Brandon is a solid defender, but had his worst statistical season offensively as a senior. Brandon averaged a career-low 3.2 points per game after a junior season in which he averaged nearly 12 points and a team-high 5.5 rebounds per game while shooting 54 percent from the field.

Bojanovsky on the other hand, enjoyed a career-year as a senior. Bojanovsky averaged career-highs of 6.1 points and 4.4 rebounds per game while ranking among the ACC’s leaders in blocks with 1.7 per contest.

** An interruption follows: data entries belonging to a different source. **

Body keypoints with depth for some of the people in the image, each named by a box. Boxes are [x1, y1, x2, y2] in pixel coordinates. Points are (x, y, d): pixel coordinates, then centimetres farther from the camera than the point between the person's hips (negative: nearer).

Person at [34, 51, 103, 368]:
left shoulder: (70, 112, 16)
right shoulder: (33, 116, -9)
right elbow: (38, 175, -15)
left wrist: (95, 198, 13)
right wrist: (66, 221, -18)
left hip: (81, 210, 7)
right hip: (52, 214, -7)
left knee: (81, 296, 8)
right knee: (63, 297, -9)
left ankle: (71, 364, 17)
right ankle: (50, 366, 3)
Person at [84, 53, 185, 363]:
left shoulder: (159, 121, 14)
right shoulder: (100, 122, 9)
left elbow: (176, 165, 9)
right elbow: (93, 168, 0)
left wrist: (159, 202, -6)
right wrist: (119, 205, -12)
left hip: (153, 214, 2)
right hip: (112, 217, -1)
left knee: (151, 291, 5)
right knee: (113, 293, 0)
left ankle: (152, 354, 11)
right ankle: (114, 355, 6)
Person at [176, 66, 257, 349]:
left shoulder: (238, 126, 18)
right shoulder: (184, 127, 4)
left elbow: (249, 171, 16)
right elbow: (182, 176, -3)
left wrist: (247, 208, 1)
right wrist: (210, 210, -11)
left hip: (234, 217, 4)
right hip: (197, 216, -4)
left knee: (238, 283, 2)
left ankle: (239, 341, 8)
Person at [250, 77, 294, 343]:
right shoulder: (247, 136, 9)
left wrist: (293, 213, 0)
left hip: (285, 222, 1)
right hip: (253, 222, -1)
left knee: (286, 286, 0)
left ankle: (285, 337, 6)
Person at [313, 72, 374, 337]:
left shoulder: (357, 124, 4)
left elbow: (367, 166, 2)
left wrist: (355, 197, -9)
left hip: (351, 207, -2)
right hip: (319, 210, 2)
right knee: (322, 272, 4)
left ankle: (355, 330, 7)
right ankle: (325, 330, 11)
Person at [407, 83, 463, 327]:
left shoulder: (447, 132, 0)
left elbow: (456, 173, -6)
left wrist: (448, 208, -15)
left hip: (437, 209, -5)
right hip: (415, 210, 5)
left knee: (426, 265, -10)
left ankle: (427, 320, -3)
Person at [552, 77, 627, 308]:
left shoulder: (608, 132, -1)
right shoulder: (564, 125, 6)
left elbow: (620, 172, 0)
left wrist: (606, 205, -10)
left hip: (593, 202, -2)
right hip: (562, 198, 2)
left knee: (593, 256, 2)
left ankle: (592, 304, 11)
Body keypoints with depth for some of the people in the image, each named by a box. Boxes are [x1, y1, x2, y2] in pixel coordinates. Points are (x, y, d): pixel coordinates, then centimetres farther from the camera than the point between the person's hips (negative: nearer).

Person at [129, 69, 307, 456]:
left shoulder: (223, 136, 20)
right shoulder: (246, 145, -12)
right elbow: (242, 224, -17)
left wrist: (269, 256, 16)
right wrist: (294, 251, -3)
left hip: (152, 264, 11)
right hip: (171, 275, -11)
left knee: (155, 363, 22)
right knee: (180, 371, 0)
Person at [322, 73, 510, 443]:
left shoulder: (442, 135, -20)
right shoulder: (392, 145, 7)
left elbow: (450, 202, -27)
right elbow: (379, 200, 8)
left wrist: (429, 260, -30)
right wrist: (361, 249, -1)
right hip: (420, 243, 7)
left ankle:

At 7-3, it will be hard to replace Bojanovsky’s shot-blocking ability, but FSU should still have two 7-footers on the roster. Michael Ojo, a 7-1 center, will likely receive a redshirt after missing all of this season. Chris Koumadje is the tallest player to ever play for the Seminoles at 7-4.

Neither Ojo or Koumadje are as skilled offensively as Bojanovsky, but Ojo is much more stout on the inside. That was one of Bojanovsky’s biggest weaknesses. When it comes to blocking shots, Koumadje actually averaged more per minute than Bojanovsky last season.

Ojo and Koumadje however, won’t be the only ones getting some of the minutes left behind by Brandon and Bojanovsky. Jarquez Smith and Phil Cofer will each spend time at the power forward and center positions. Both are better athletes and better offensive options.

Smith, a 6-9 senior-to-be, averaged 5.1 points per game this season while shooting an efficient 55 percent from the field. Cofer, a 6-8 forward, appeared in just 11 games because of a foot injury, but as a freshman during the 2014-15 campaign, averaged nearly seven points and 4.5 rebounds.

As mentioned before, Beasley’s production will be tough to replace next season, but with the graduating senior trio of Bojanovsky, Brandon and Bookert, the biggest loss might be on the defensive end. That however, was an area where FSU struggled mightily across the board and can be fixed with better effort and communication.

With a recruiting class currently ranked 10th nationally, its leading scorer returning and two serviceable bigs returning from injury, there is reason to believe that Florida State can have a successful 2016-17 season. If that doesn’t happen, we all know who should and will get the blame.